Jamal Khashoggi, the murdered Saudi journalist and Washington Post columnist
Credit: AP/AP
A pair of private jets which flew a Saudi hitsquad to Turkey to murder the journalist Jamal Khashoggi were owned by a company that had been seized by Mohammed bin Salman, the Kingdom’s de facto ruler, court documents have alleged.
The court papers, which were first reported by CNN and form part of a civil lawsuit in Canada, say that the ownership of Sky Prime Aviation was transferred to Saudi Arabia’s sovereign wealth fund in late 2017.
In October 2018, two Sky Prime Aviation jets carried a team of assassins to Turkey where they killed and dismembered Khashoggi, a critic of the Crown Prince and Washington Post columnist.
The court papers establish an apparent link between the murder and the Crown Prince, who has vehemently denied any role in the killing and says it was a “heinous” crime.
The Kingdom has repeatedly insisted that the killing was instead carried out by a group of rogue Saudi agents.
"He would have been tracking [the company] and would’ve been aware of how it was used," Dan Hoffman, the former director of the CIA’s Middle East Division, told CNN.
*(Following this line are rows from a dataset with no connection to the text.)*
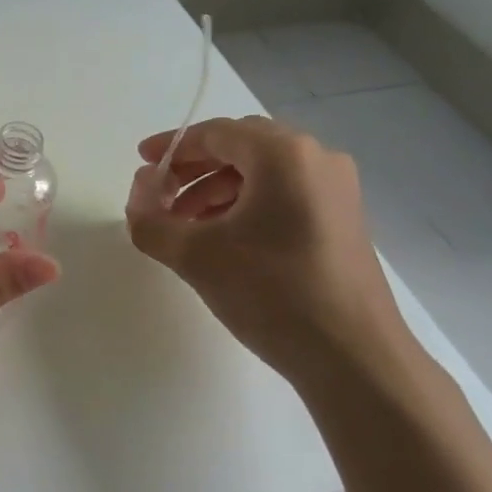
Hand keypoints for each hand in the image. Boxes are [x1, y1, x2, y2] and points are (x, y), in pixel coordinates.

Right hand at [125, 116, 410, 382]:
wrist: (354, 358)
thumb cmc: (272, 293)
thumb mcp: (196, 256)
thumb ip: (151, 220)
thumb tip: (138, 196)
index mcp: (284, 154)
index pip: (215, 133)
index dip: (171, 147)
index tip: (141, 165)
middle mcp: (316, 158)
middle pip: (241, 147)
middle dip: (194, 169)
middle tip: (160, 196)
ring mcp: (336, 189)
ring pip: (263, 173)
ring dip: (217, 190)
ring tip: (185, 226)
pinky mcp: (342, 219)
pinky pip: (284, 195)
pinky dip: (246, 206)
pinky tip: (223, 239)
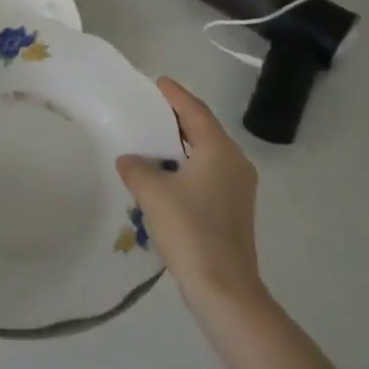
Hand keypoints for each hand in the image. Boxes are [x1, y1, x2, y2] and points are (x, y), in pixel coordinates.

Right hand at [116, 77, 262, 306]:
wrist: (223, 286)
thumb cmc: (189, 229)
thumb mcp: (153, 193)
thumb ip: (137, 168)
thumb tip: (129, 159)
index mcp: (219, 150)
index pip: (195, 111)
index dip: (175, 95)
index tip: (159, 82)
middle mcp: (235, 163)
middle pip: (205, 130)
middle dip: (180, 119)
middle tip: (153, 110)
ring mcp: (239, 189)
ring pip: (208, 155)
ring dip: (184, 146)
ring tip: (156, 141)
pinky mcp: (234, 210)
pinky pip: (209, 175)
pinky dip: (189, 167)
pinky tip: (168, 177)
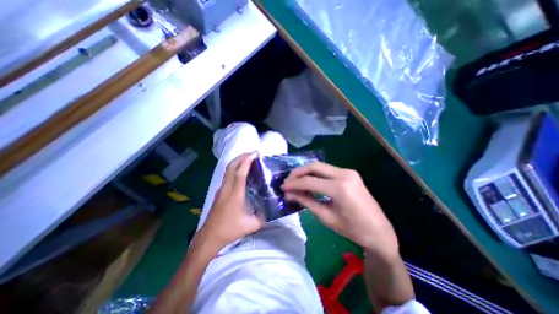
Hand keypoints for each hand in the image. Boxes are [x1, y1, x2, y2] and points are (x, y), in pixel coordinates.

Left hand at [198, 150, 265, 251]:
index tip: (255, 153)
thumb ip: (264, 216)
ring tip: (248, 159)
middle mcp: (226, 188)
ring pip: (227, 170)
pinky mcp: (219, 192)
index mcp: (235, 194)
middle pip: (231, 167)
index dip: (247, 161)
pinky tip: (241, 171)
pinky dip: (234, 168)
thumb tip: (272, 208)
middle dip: (242, 157)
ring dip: (237, 161)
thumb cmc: (230, 230)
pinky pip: (227, 175)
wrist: (209, 236)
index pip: (240, 172)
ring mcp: (221, 189)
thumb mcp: (252, 225)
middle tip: (253, 153)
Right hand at [285, 164, 396, 260]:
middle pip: (314, 166)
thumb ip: (306, 201)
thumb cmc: (352, 229)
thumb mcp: (326, 217)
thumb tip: (289, 193)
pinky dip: (315, 174)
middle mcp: (344, 174)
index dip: (294, 184)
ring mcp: (348, 171)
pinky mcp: (349, 173)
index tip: (283, 187)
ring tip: (296, 181)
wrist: (379, 230)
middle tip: (288, 181)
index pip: (309, 181)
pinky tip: (309, 181)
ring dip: (306, 172)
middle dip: (298, 172)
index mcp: (339, 188)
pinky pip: (327, 170)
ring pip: (320, 166)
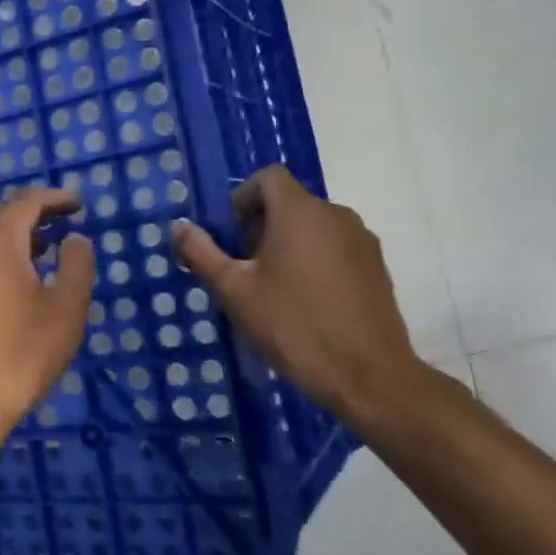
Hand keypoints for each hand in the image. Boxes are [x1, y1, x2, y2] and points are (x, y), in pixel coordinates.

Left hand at [0, 188, 96, 438]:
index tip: (77, 205)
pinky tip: (6, 286)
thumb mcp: (66, 310)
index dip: (53, 198)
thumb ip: (76, 266)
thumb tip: (74, 239)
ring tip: (37, 254)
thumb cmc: (20, 354)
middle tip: (57, 227)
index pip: (25, 203)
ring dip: (7, 234)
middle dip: (27, 211)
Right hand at [171, 166, 420, 422]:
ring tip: (274, 291)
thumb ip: (201, 253)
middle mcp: (335, 214)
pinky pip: (335, 248)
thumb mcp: (234, 291)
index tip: (231, 238)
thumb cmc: (294, 326)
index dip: (242, 199)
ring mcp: (362, 241)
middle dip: (260, 227)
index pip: (267, 177)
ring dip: (287, 245)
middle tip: (245, 271)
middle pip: (289, 203)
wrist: (369, 377)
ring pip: (313, 227)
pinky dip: (314, 261)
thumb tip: (178, 225)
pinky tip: (306, 304)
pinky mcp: (377, 268)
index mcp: (300, 211)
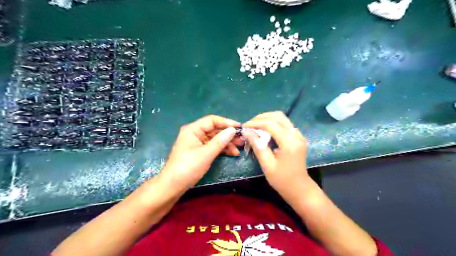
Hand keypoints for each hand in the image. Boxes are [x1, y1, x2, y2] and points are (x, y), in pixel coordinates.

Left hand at [160, 115, 241, 189]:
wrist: (173, 185)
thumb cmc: (188, 167)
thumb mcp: (206, 153)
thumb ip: (220, 141)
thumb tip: (233, 129)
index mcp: (193, 129)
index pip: (212, 120)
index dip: (226, 122)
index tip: (240, 127)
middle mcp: (195, 133)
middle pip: (215, 129)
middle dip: (228, 134)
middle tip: (242, 139)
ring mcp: (197, 143)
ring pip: (215, 139)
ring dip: (227, 143)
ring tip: (240, 148)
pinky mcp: (199, 151)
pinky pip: (213, 146)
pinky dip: (222, 149)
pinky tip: (233, 153)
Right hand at [244, 112, 315, 199]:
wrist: (300, 189)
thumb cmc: (282, 180)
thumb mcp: (267, 165)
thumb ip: (257, 146)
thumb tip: (246, 132)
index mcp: (289, 143)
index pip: (271, 124)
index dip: (256, 123)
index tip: (244, 126)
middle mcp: (296, 135)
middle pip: (278, 116)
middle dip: (261, 118)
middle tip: (249, 125)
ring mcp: (299, 135)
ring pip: (282, 118)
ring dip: (267, 119)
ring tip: (255, 126)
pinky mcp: (298, 137)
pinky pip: (285, 124)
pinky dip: (273, 123)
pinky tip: (265, 130)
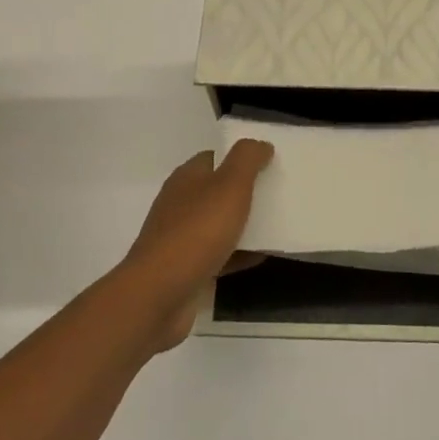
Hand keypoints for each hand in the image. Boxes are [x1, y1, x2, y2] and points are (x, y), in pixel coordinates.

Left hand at [121, 139, 274, 352]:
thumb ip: (247, 159)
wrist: (159, 295)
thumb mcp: (229, 185)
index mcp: (187, 178)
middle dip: (247, 191)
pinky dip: (240, 254)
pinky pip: (220, 255)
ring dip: (245, 224)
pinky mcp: (186, 269)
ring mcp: (181, 238)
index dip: (242, 157)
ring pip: (220, 224)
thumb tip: (260, 144)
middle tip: (279, 193)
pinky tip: (262, 256)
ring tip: (279, 223)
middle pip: (218, 191)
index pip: (216, 157)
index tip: (271, 163)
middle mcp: (181, 204)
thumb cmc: (196, 232)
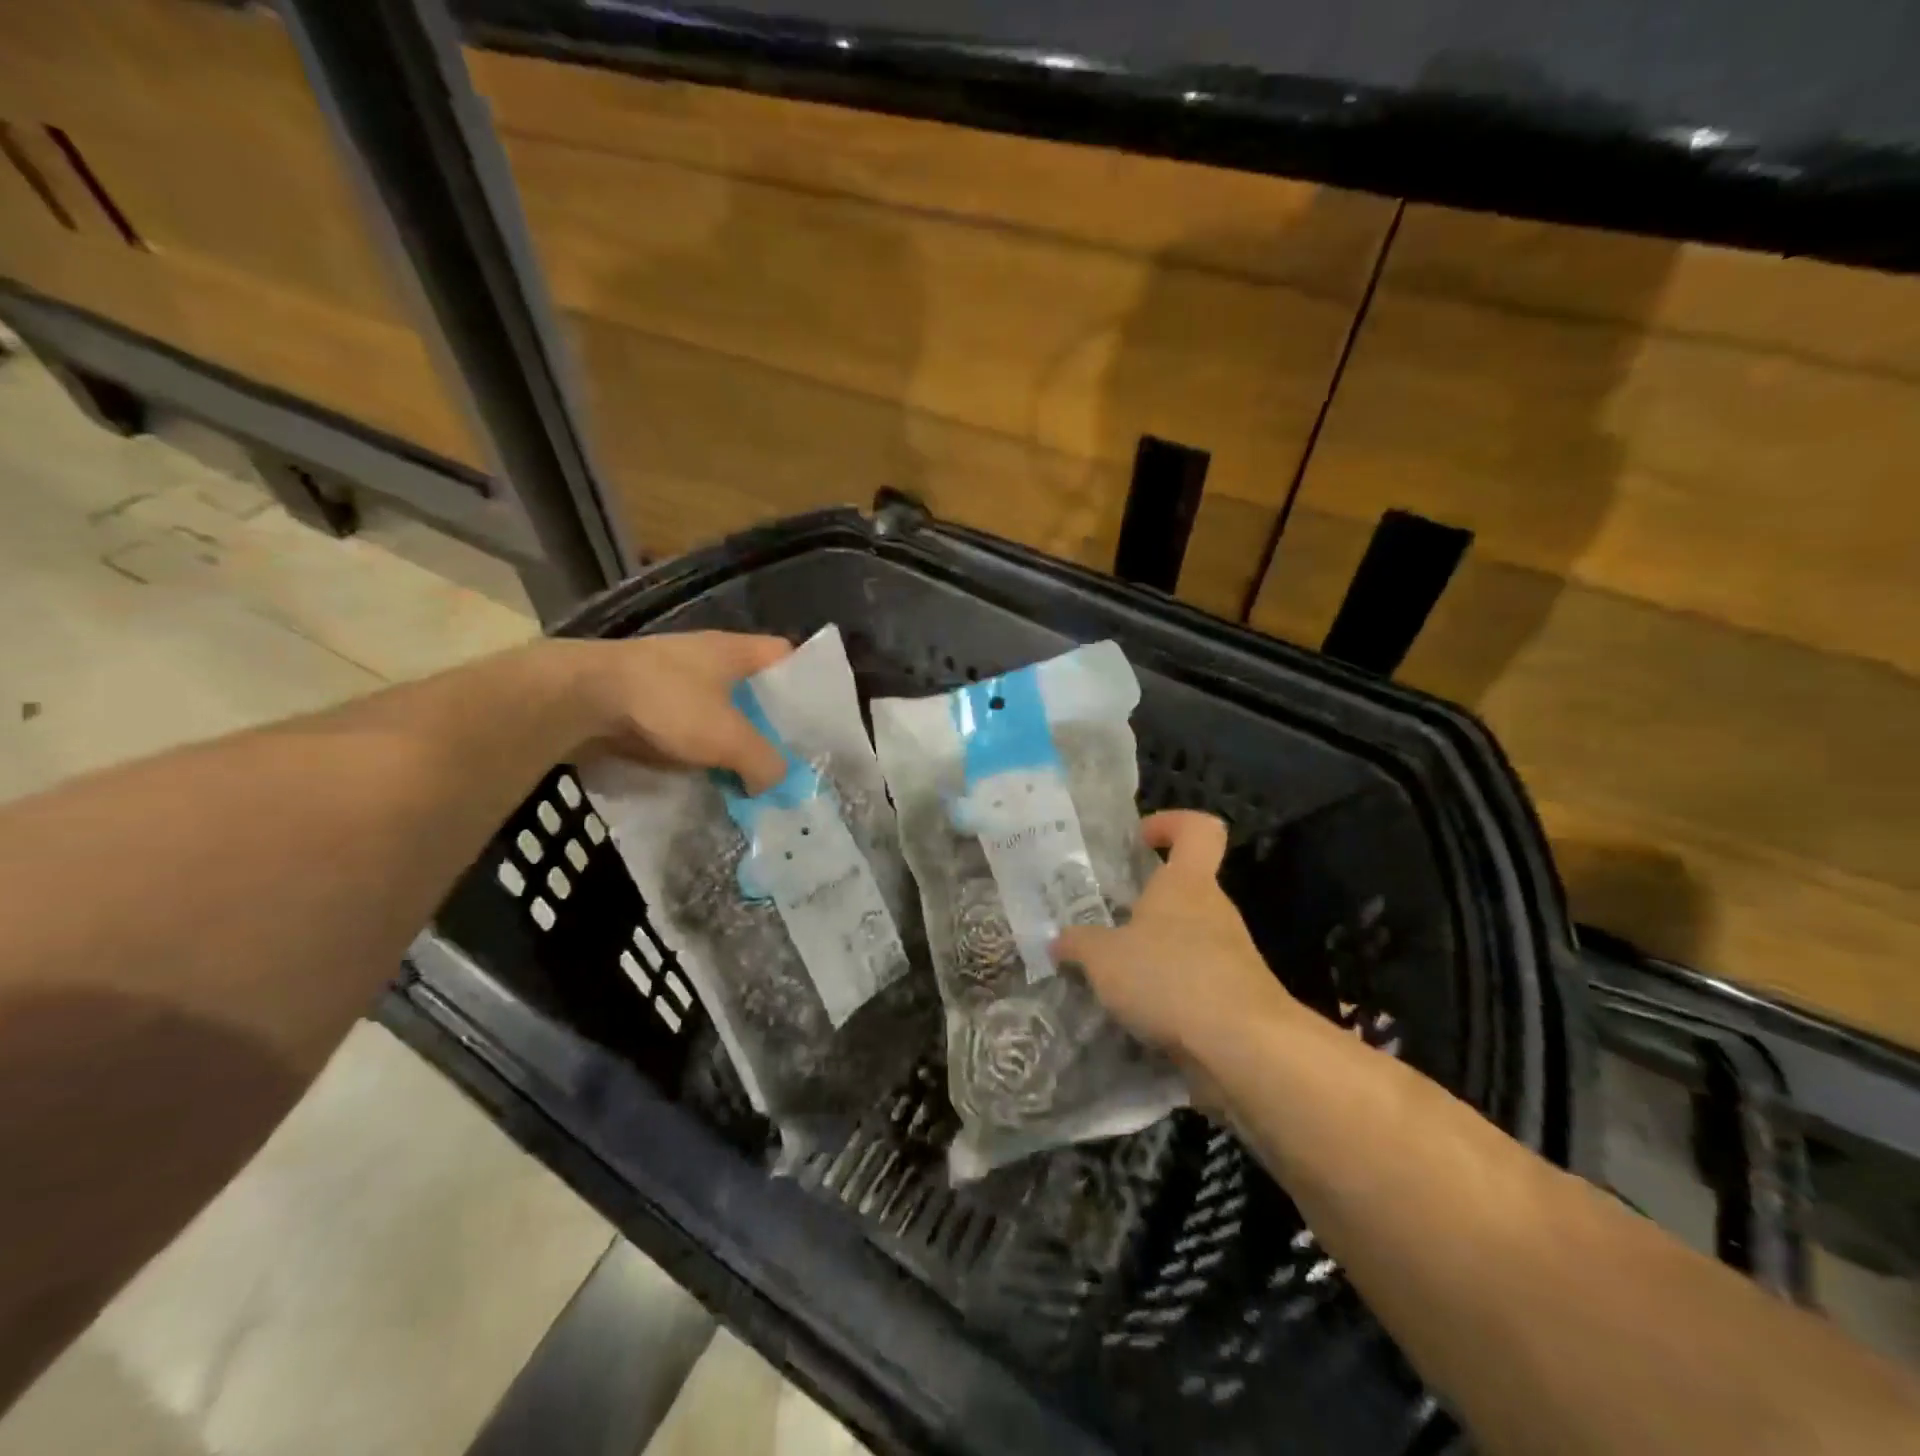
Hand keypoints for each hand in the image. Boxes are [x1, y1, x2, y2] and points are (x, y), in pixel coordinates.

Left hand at [554, 632, 792, 790]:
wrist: (579, 700)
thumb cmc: (667, 703)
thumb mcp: (728, 738)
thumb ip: (763, 761)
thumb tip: (775, 781)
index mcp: (733, 651)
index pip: (784, 654)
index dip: (805, 681)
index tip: (815, 717)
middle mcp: (705, 657)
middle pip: (751, 687)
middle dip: (768, 720)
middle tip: (787, 755)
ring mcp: (671, 677)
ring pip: (717, 710)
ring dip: (730, 738)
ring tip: (750, 772)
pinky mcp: (643, 701)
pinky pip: (685, 726)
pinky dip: (698, 748)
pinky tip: (706, 774)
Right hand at [1055, 810, 1298, 1067]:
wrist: (1244, 1046)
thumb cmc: (1170, 976)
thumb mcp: (1104, 958)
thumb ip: (1078, 945)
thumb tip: (1059, 941)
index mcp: (1186, 883)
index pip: (1197, 830)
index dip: (1171, 824)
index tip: (1140, 840)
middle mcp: (1214, 909)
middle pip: (1185, 889)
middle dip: (1147, 904)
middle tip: (1107, 925)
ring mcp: (1232, 954)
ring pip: (1188, 938)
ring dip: (1156, 953)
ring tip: (1116, 978)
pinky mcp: (1237, 995)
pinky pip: (1196, 980)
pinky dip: (1170, 991)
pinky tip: (1141, 1015)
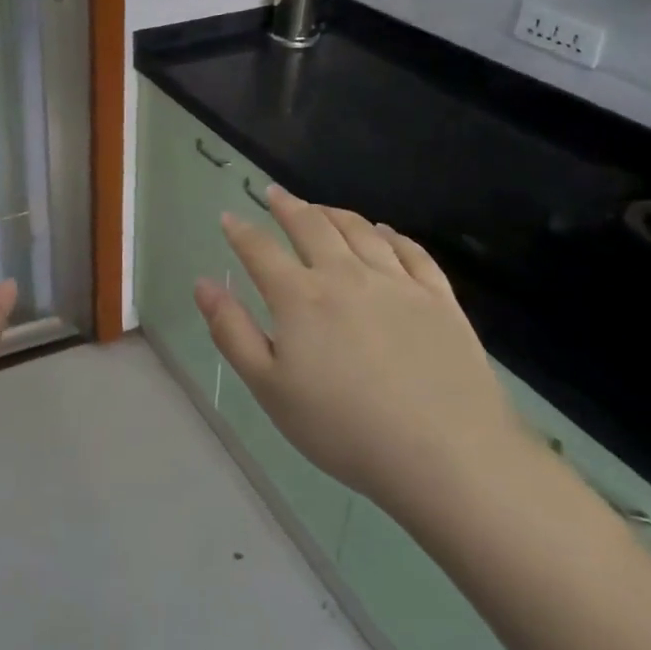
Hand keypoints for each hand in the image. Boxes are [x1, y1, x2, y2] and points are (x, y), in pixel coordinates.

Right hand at [193, 187, 526, 521]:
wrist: (446, 456)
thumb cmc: (342, 428)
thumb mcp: (268, 387)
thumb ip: (232, 331)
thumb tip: (203, 284)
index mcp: (300, 297)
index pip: (260, 250)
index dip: (240, 231)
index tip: (229, 217)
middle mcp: (346, 276)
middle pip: (312, 227)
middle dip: (288, 206)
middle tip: (275, 193)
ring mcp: (397, 284)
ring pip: (360, 231)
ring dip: (335, 214)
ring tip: (321, 208)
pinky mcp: (439, 300)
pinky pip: (412, 252)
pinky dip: (391, 235)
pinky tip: (384, 232)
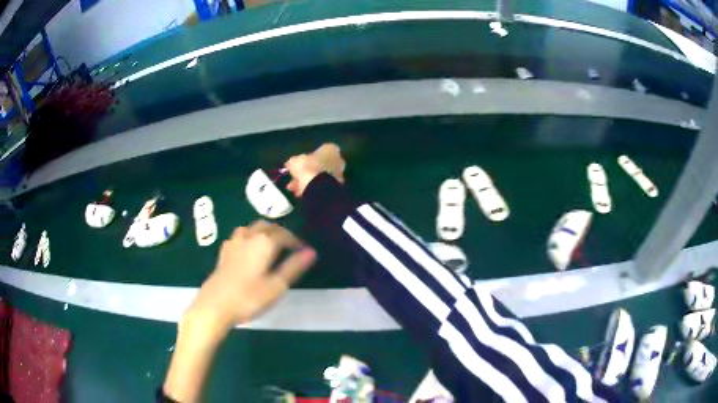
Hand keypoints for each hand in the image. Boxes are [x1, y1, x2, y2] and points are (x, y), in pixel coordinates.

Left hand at [186, 221, 316, 328]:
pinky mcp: (223, 253)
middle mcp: (248, 237)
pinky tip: (248, 249)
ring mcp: (233, 243)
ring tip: (271, 245)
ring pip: (251, 228)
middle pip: (267, 226)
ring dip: (264, 232)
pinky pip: (239, 237)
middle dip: (280, 232)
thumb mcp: (276, 286)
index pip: (284, 234)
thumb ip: (293, 267)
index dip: (296, 241)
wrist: (215, 306)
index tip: (304, 251)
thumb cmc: (249, 297)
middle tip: (289, 246)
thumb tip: (311, 252)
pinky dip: (249, 238)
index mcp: (263, 243)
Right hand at [285, 143, 345, 196]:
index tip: (299, 164)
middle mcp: (337, 160)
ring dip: (306, 182)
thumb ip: (293, 162)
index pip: (320, 151)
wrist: (317, 186)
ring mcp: (338, 175)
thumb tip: (289, 165)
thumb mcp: (294, 161)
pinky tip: (299, 194)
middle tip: (295, 177)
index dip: (308, 158)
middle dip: (307, 171)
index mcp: (331, 149)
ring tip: (293, 188)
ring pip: (319, 178)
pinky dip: (310, 189)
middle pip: (320, 165)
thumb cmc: (307, 167)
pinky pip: (320, 187)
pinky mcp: (336, 188)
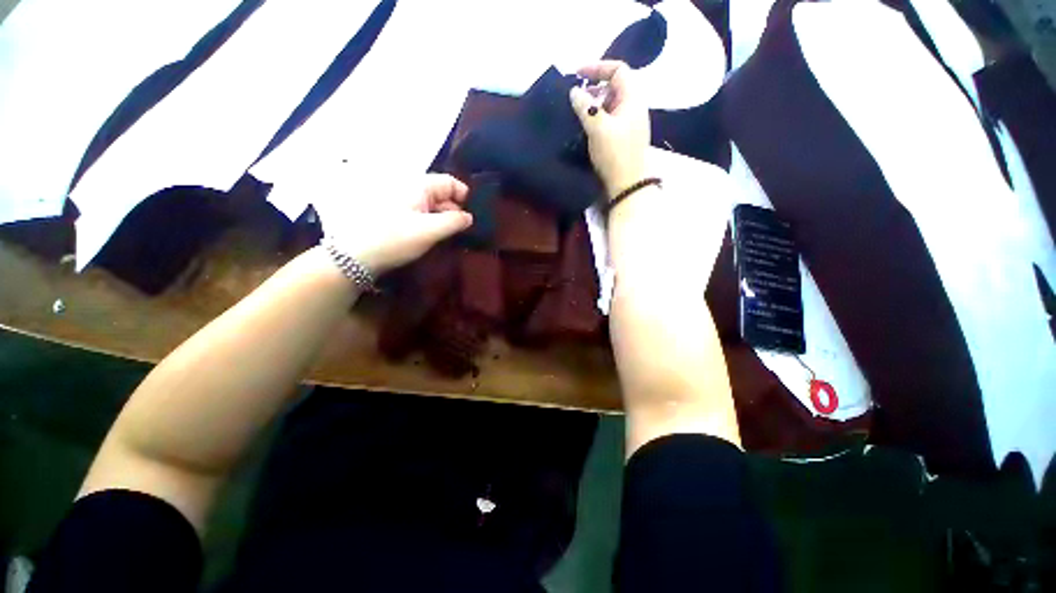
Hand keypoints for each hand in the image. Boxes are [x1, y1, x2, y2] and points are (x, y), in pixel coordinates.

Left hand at [320, 174, 472, 274]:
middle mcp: (411, 190)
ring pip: (433, 207)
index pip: (450, 182)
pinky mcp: (399, 217)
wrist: (356, 257)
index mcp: (418, 185)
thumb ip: (454, 222)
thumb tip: (470, 217)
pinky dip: (434, 225)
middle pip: (442, 195)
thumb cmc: (395, 239)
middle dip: (456, 211)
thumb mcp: (429, 231)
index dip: (465, 197)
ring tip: (455, 238)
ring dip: (445, 220)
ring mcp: (404, 204)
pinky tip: (438, 239)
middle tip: (467, 232)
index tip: (474, 217)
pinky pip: (423, 216)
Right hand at [569, 61, 650, 198]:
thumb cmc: (615, 154)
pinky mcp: (624, 136)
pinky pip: (610, 118)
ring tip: (577, 113)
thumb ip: (585, 107)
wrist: (627, 186)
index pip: (618, 69)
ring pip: (611, 103)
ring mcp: (630, 123)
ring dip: (594, 103)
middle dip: (594, 87)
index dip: (597, 67)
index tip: (577, 74)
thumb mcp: (598, 129)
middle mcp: (634, 106)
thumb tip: (574, 91)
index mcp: (633, 98)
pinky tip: (586, 127)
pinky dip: (598, 117)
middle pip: (614, 86)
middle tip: (575, 97)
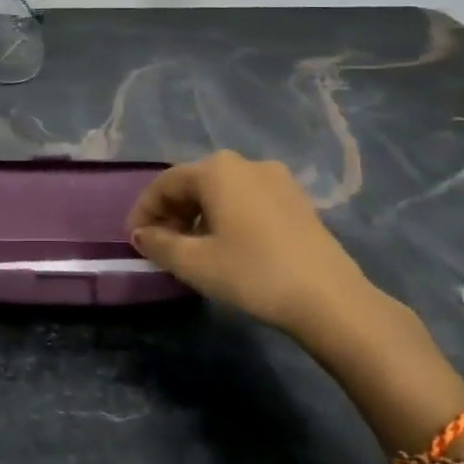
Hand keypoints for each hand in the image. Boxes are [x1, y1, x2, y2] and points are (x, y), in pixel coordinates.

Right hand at [127, 152, 412, 360]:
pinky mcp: (297, 200)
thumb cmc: (253, 273)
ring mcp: (277, 179)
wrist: (330, 299)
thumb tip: (141, 234)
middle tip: (160, 246)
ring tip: (191, 249)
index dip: (144, 210)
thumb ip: (159, 244)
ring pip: (222, 192)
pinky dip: (227, 217)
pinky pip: (247, 200)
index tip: (133, 240)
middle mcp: (246, 164)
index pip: (165, 183)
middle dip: (171, 212)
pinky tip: (227, 246)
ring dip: (198, 216)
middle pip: (194, 183)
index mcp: (217, 170)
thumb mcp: (194, 263)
"And it’s just more potential evidence that he was in the know on this. Which has always been the contention. This is just more evidence of that."
The documents linking the planes to the Crown Prince were filed by a group of Saudi state-owned firms which are suing a former Saudi official, Saad Aljabri, for embezzlement.
Mr Aljabri, in a lawsuit he filed in Washington, has alleged that the Kingdom tried to sent a hit squad to Canada to kill him shortly after the Khashoggi murder.
The Telegraph has approached Saudi authorities for comment.
It came as the United States was due to release a declassified report on the Khashoggi murder which is expected to accuse the Crown Prince of being complicit in his death.